Earlier in the thread, tryptophan was mentioned as a potential means of increasing NAD concentrations. Any thoughts on this? Dosage?
See figure 2 on page 4: http://jcb.rupress.o...2/205.full.pdfhtml
Well, that pathway is phenomenally inefficient. Like 60mg of tryptophan yielding a mere 1mg of NAD+. And a metabolite along the path is quinolinic acid, a notorious excitotoxin and NMDA receptor agonist. No simple thing. And a strong anti-nootropic.
'Toxicity[edit]
Quinolinic acid is an excitotoxin in the CNS. It reaches pathological levels in response to inflammation in the brain, which activates resident microglia and macrophages. High levels of quinolinic acid can lead to hindered neuronal function or even apoptotic death.[9] Quinolinic acid produces its toxic effect through several mechanisms, primarily as its function as an NMDA receptor agonist, which triggers a chain of deleterious effects, but also through lipid peroxidation, and cytoskeletal destabilization.[9] The gliotoxic effects of quinolinic acid further amplify the inflammatory response. Quinolinic acid affects neurons located mainly in the hippocampus, striatum, and neocortex, due to the selectivity toward quinolinic acid by the specific NMDA receptors residing in those regions.[9]
When inflammation occurs, quinolinic acid is produced in excessive levels through the kynurenine pathway. This leads to over excitation of the NMDA receptor, which results in an influx of Ca2+ into the neuron. High levels of Ca2+ in the neuron trigger an activation of destructive enzymatic pathways including protein kinases, phospholipases, NO synthase, and proteases.[12] These enzymes will degenerate crucial proteins in the cell and increase NO levels, leading to an apoptotic response by the cell, which results in cell death.
In normal cell conditions, astrocytes in the neuron will provide a glutamate-glutamine cycle, which results in reuptake of glutamate from the synapse into the pre-synaptic cell to be recycled, keeping glutamate from accumulating to lethal levels inside the synapse. At high concentrations, quinolinic acid inhibits glutamine synthetase, a critical enzyme in the glutamate-glutamine cycle. In addition, It can also promote glutamate release and block its reuptake by astrocytes. All three of these actions result in increased levels of glutamate activity that could be neurotoxic.[9]

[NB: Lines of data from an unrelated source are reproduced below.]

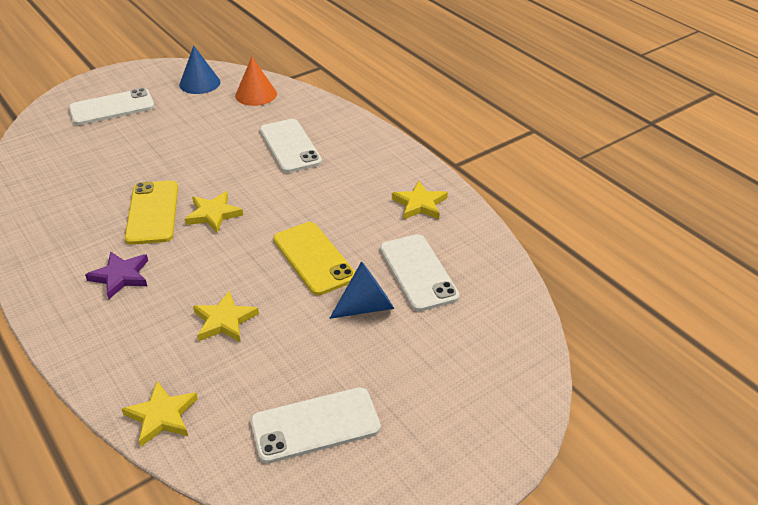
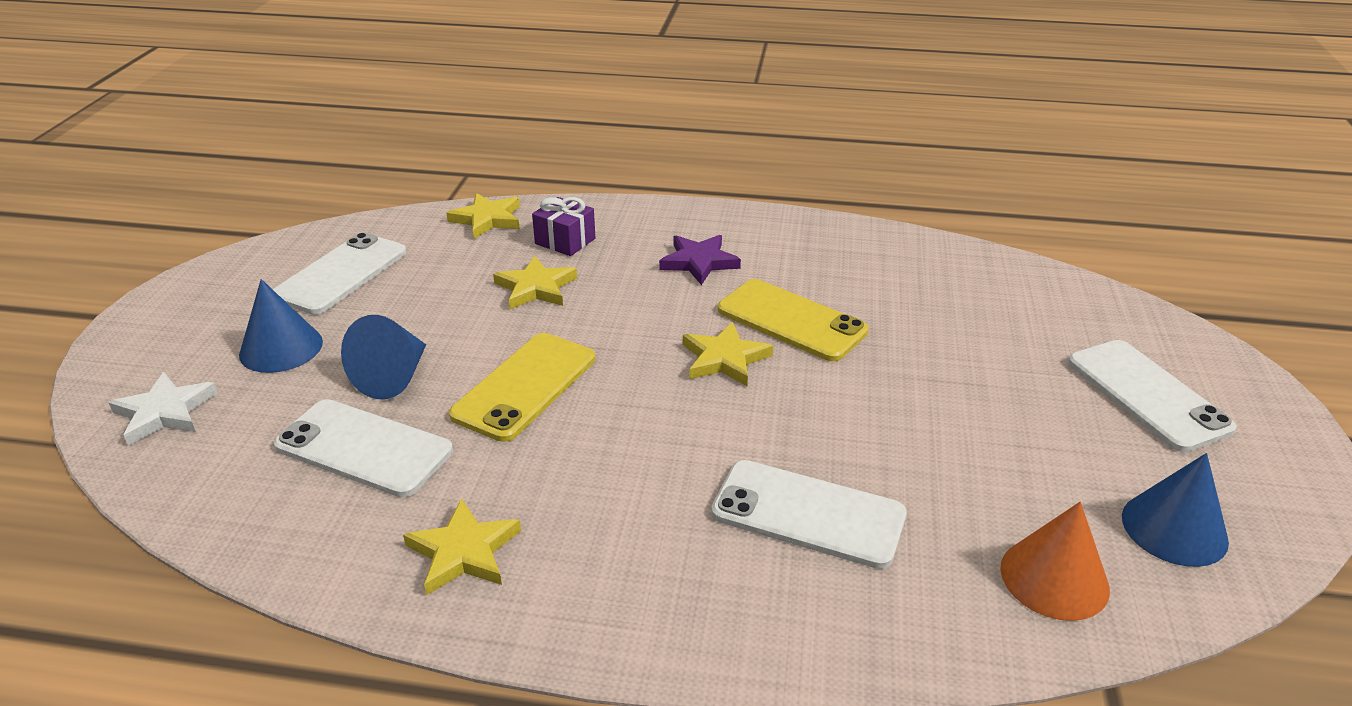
camera: 135 degrees right, 5 degrees down
white phone [69,88,155,125] -> white phone turned 45 degrees counterclockwise [1068,340,1237,452]
yellow phone [273,222,355,295] -> yellow phone turned 75 degrees counterclockwise [449,333,595,442]
none -> white star [109,372,218,446]
none -> blue cone [239,279,323,373]
none -> purple gift [532,197,595,256]

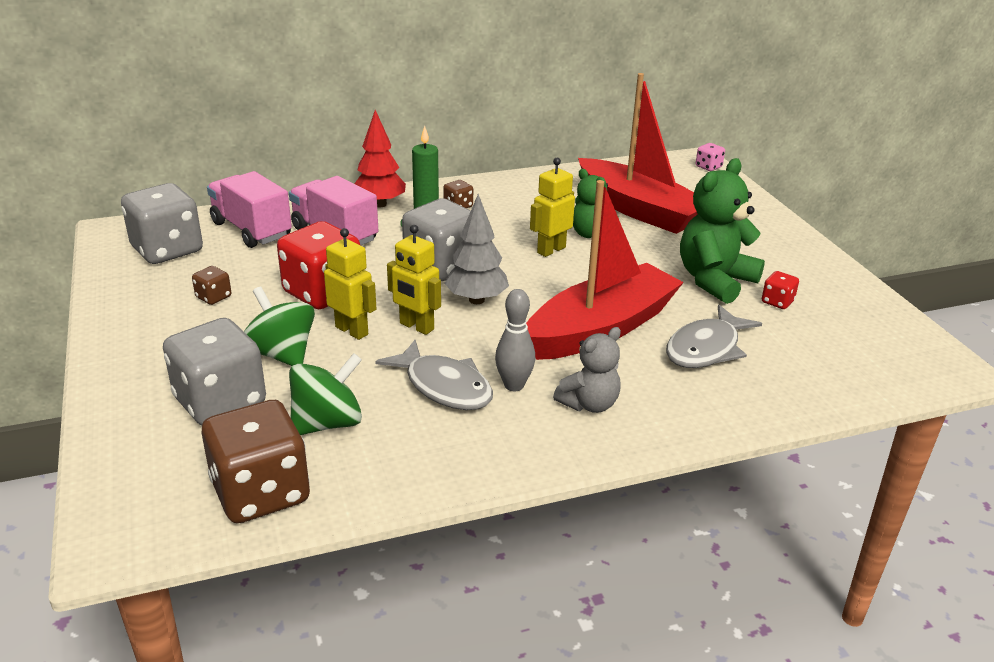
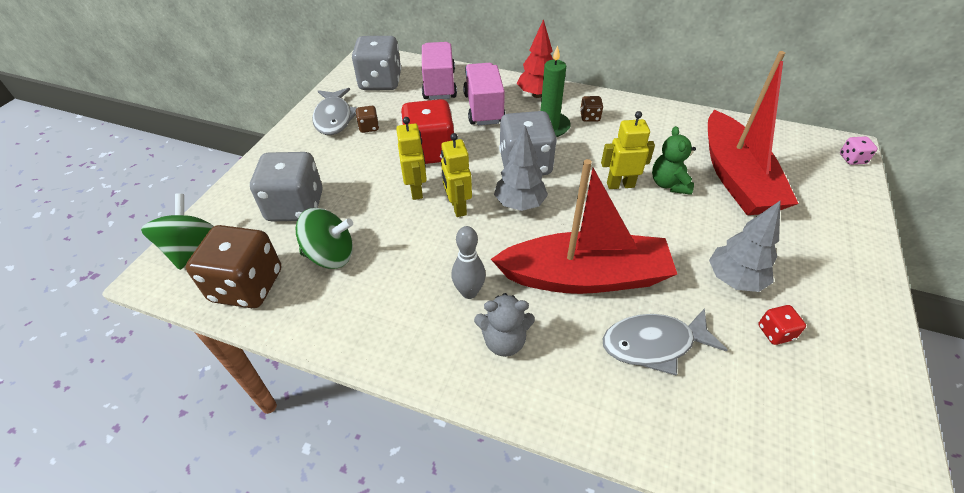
camera: 40 degrees right, 15 degrees up
green spinning top [244,287,315,366] -> green spinning top moved to [141,194,214,270]
grey fish [375,340,493,410] -> grey fish moved to [312,88,356,135]
green teddy bear [680,158,765,304] -> grey tree [709,200,781,292]

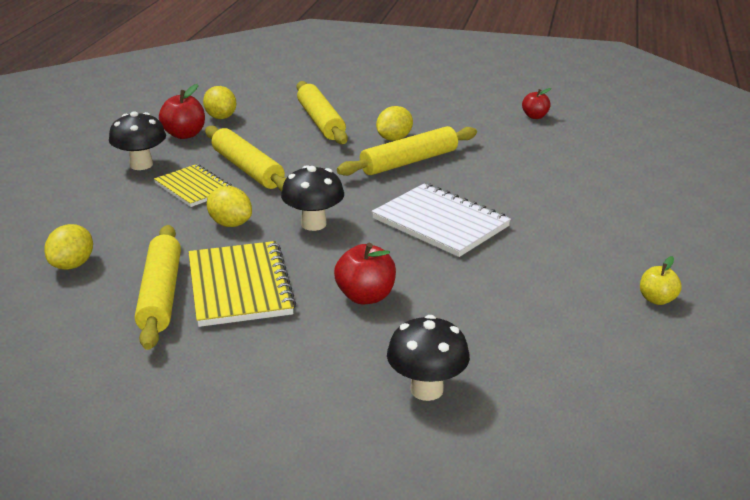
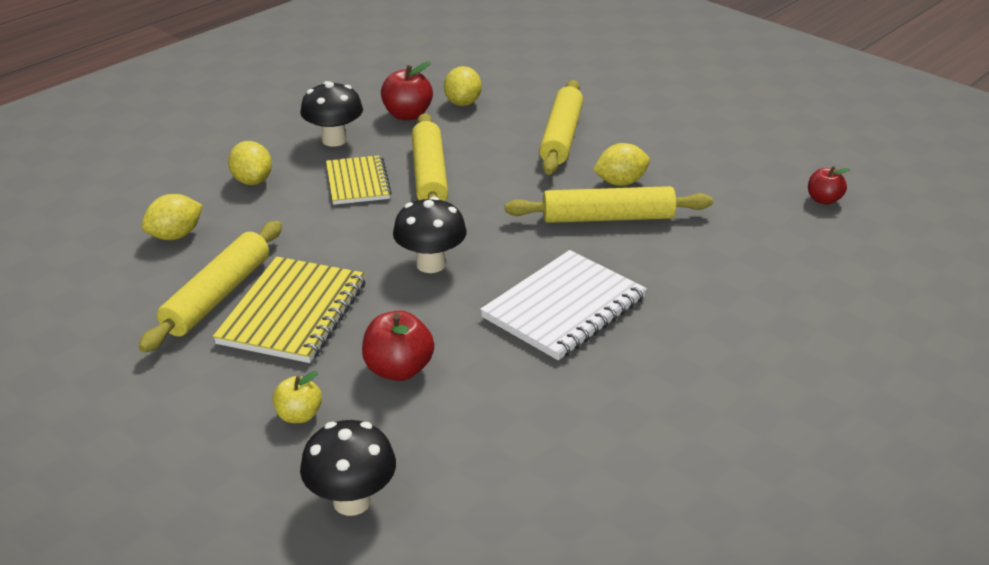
camera: 30 degrees right, 5 degrees up
yellow lemon [207,186,252,227] -> yellow lemon moved to [228,141,272,185]
white notebook [372,183,511,257] -> white notebook turned 60 degrees clockwise [480,250,647,360]
yellow apple [640,256,682,305] -> yellow apple moved to [273,371,322,423]

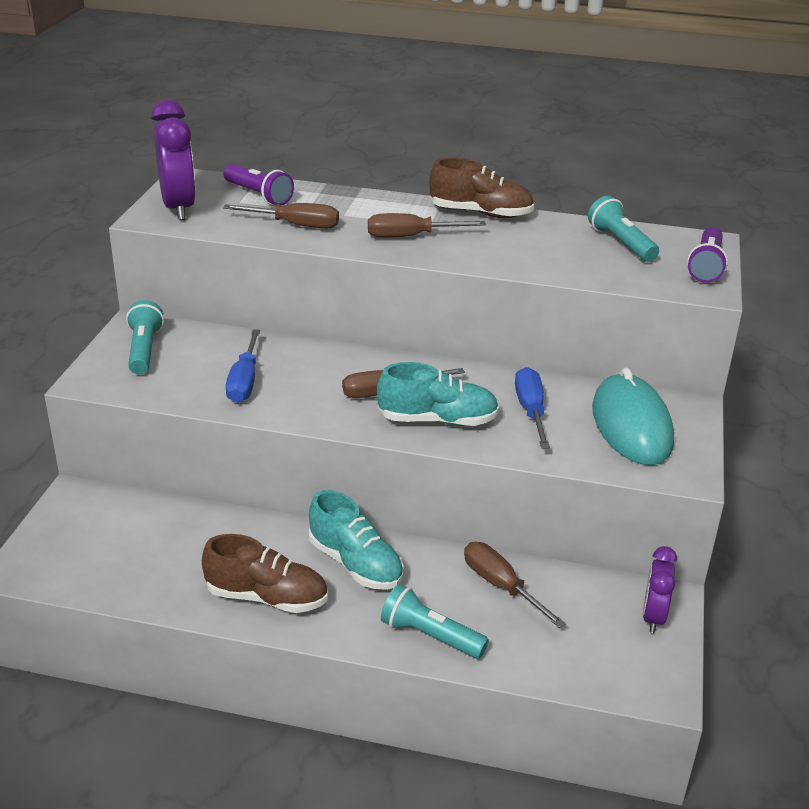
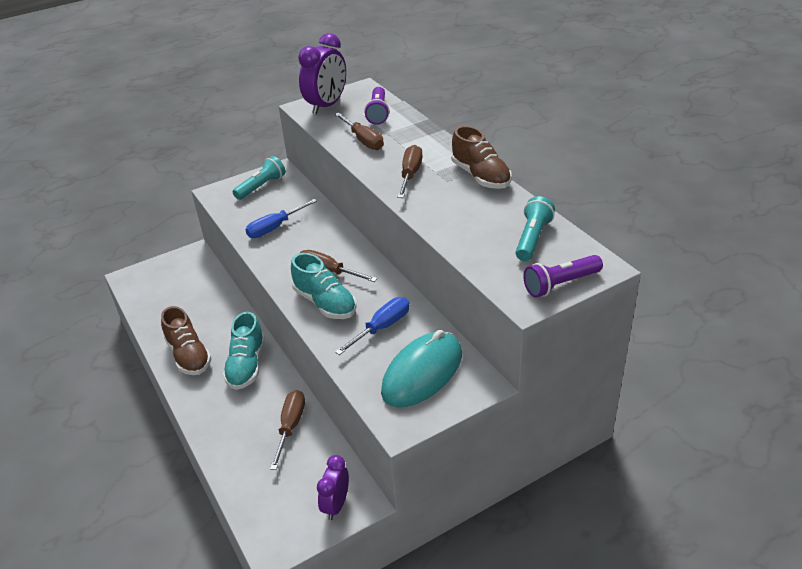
camera: 50 degrees right, 5 degrees up
brown screwdriver [368,213,486,238] -> brown screwdriver turned 60 degrees clockwise [397,145,422,198]
turquoise flashlight [381,584,489,659] -> none
purple clock [643,546,677,633] -> purple clock turned 45 degrees counterclockwise [317,455,349,520]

This results in a loss of function of the cycle, and results in an accumulation of glutamate. This glutamate further stimulates the NMDA receptors, thus acting synergistically with quinolinic acid to increase its neurotoxic effect by increasing the levels of glutamate, as well as inhibiting its uptake. In this way, quinolinic acid self-potentiates its own toxicity.[9] Furthermore, quinolinic acid results in changes of the biochemistry and structure of the astrocytes themselves, resulting in an apoptotic response. A loss of astrocytes results in a pro-inflammatory effect, further increasing the initial inflammatory response which initiates quinolinic acid production.[9]
Quinolinic acid can also exert neurotoxicity through lipid peroxidation, as a result of its pro-oxidant properties. Quinolinic acid can interact with Fe(II) to form a complex that induces a reactive oxygen and nitrogen species (ROS/RNS), notably the hydroxyl radical •OH. This free radical causes oxidative stress by further increasing glutamate release and inhibiting its reuptake, and results in the breakdown of DNA in addition to lipid peroxidation.[12] Quinolinic acid has also been noted to increase phosphorylation of proteins involved in cell structure, leading to destabilization of the cytoskeleton.[9]
Edited by Ukko, 14 March 2014 - 02:28 AM.